The findings demonstrate that anxious individuals implement control over emotional action tendencies by recruiting dIPFC and medial prefrontal regions instead of FPI, unlike non-anxious peers. This reduced FPI engagement occurs despite high-anxious individuals having higher FPI excitability (lower GABA/Glx) and stronger amygdalofugal input specifically to FPI and nearby lateral prefrontal regions. The authors propose that heightened excitability and stronger amygdala afferents may saturate FPI’s dynamic range even under mild emotional challenge, limiting its capacity to finely regulate sensorimotor outputs and context-dependent action selection. This could drive compensatory reliance on dIPFC/mPFC circuits, preserving behavior under mild demands but potentially failing under heavier loads where FPI’s integrative functions (combining affective information with contextual rules) are essential. The results align with observed FPI dysfunction across emotional disorders and suggest that circuit degeneracy allows alternative prefrontal nodes to assume control, with potential vulnerabilities when those nodes are concurrently taxed (e.g., working memory, public speaking). The work refines mechanistic links between anxiety, amygdala–prefrontal circuitry, and excitatory/inhibitory balance in FPI, offering targets for intervention (e.g., neuromodulation to restore FPI–SMC communication).

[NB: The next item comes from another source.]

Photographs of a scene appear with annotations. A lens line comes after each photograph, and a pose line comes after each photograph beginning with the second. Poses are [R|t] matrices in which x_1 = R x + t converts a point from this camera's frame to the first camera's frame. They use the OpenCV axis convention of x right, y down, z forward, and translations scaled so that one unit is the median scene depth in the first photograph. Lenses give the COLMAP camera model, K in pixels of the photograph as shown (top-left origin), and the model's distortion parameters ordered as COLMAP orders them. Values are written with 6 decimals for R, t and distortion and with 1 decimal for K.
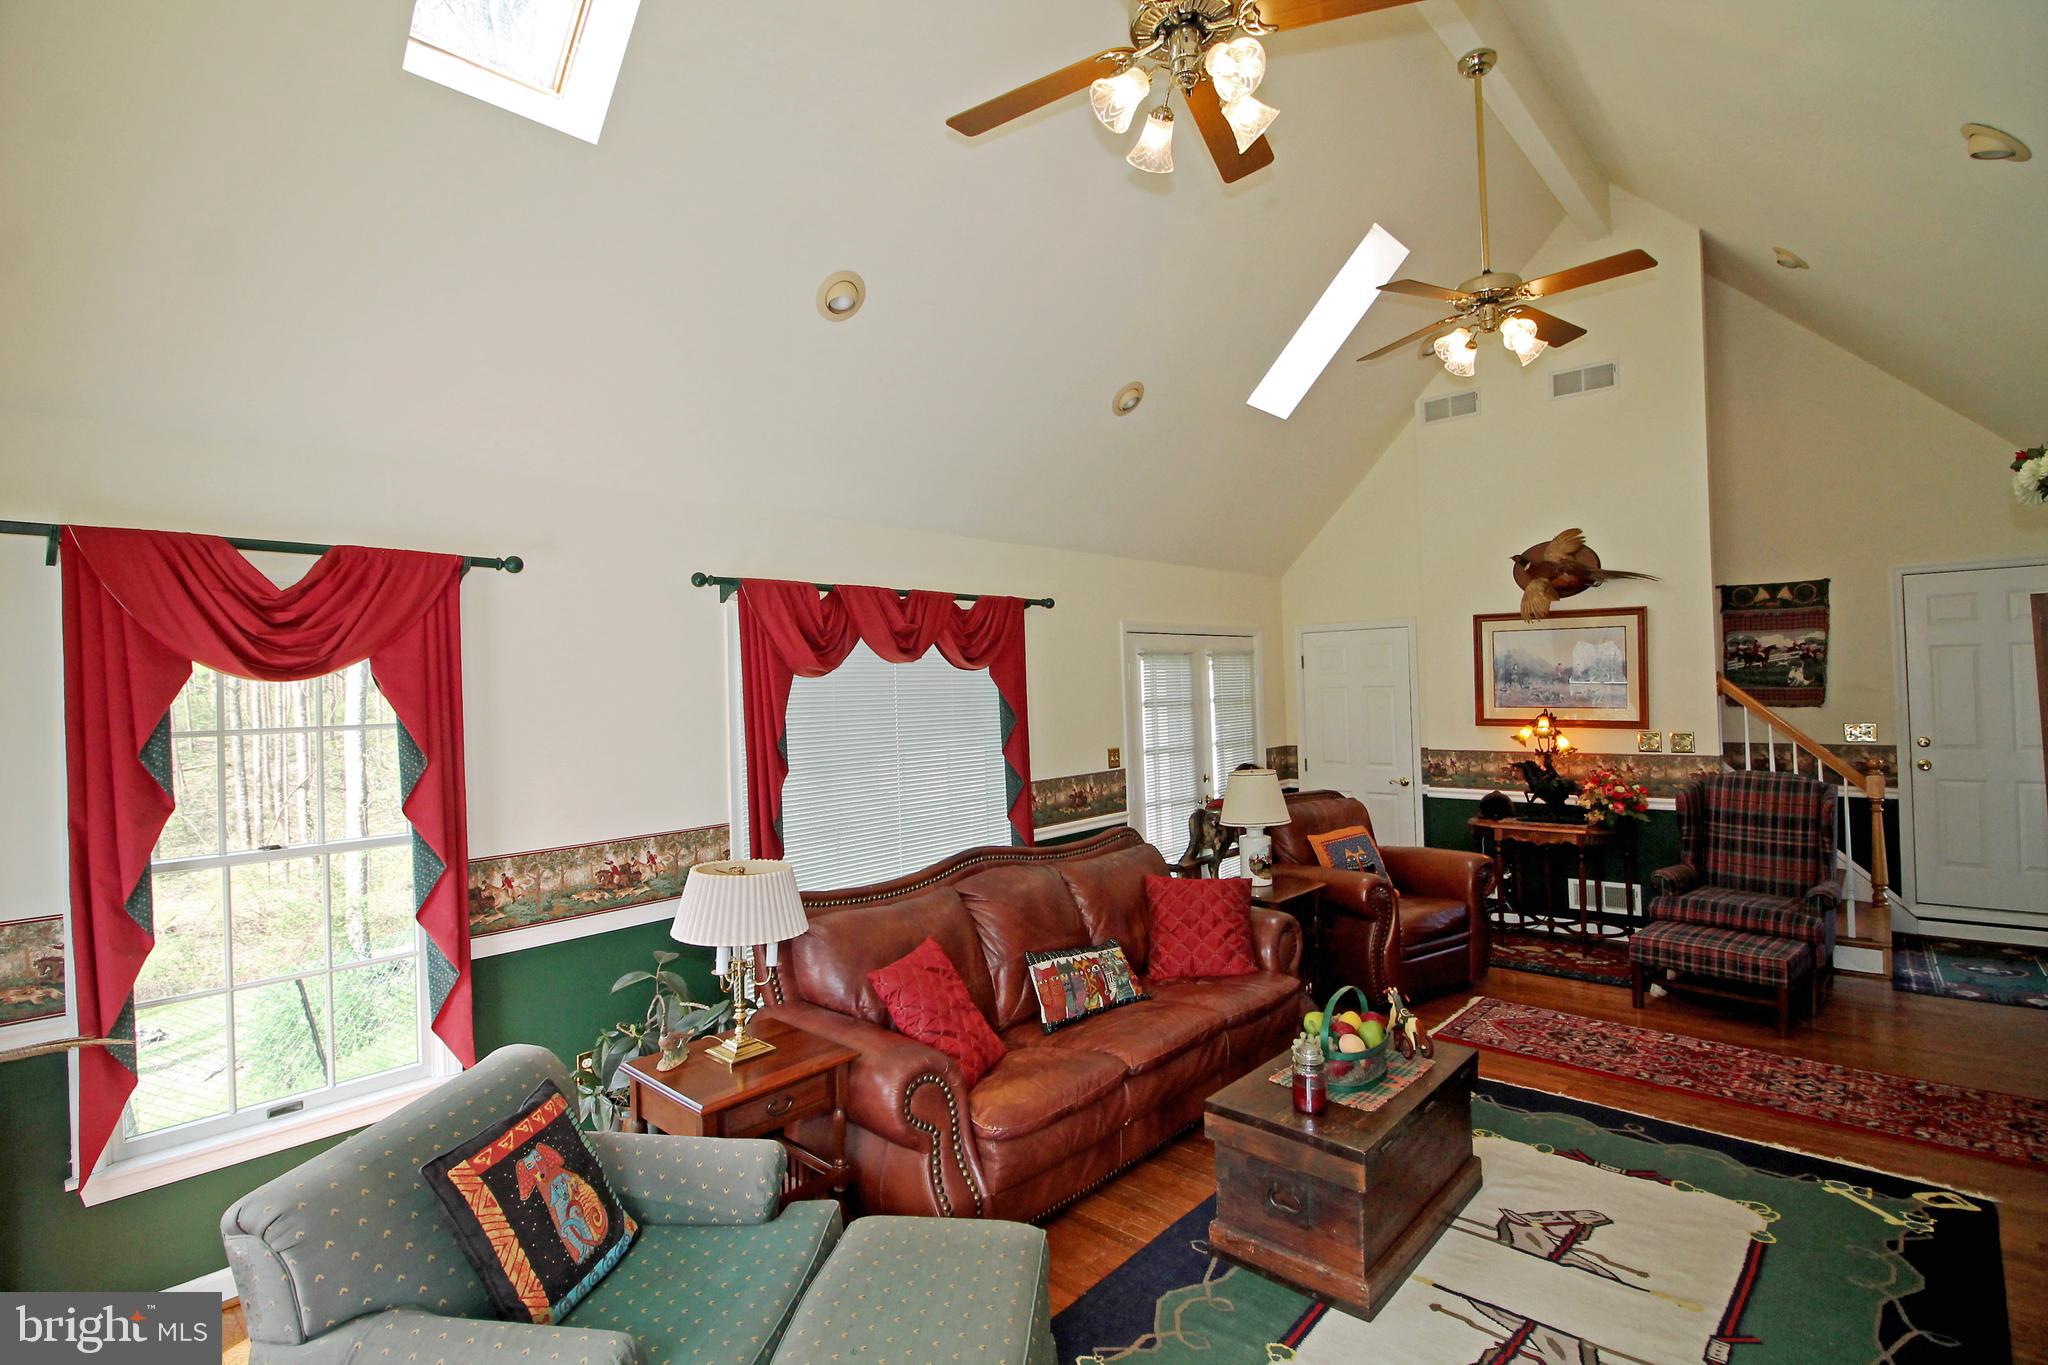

This study shows a functional-anatomical shift in anxious individuals from FPI to dIPFC during emotional action control, alongside increased FPI excitability (lower GABA/Glx) and stronger, anatomically specific amygdalofugal inputs to FPI. The strength of amygdala–FPI projections predicts the degree of dIPFC involvement, indicating compensatory recruitment when FPI function is compromised. These results characterize a circuit-level vulnerability—overexcitable, heavily amygdala-innervated FPI—that can become a bottleneck for emotion-control. Future directions include testing neuromodulatory strategies to normalize FPI excitability and FPI–SMC communication, concurrently managing hyperactivation in dIPFC/mPFC; employing high-field MRS for individualized E/I assessments; conducting larger, sex-balanced samples to generalize findings; and delineating amygdala nucleus-specific inputs to FPI.

• The non-anxious group included only male participants, potentially limiting generalizability. Although prior work reports similar FPI engagement across sexes, sex effects cannot be ruled out.
• Correlational brain–behavior findings in modest samples may overestimate effect sizes; larger confirmatory studies are warranted.
• 3T MRS GABA/Glx estimates include glutamine in Glx and provide proxy E/I balance rather than absolute neurotransmitter concentrations; higher-field MRS could refine estimates.
• The precise amygdala nuclei projecting to FPI via the amygdalofugal bundle could not be resolved with DWI.
• Subjective components of anxiety and their relationship to measured circuit properties were not directly assessed.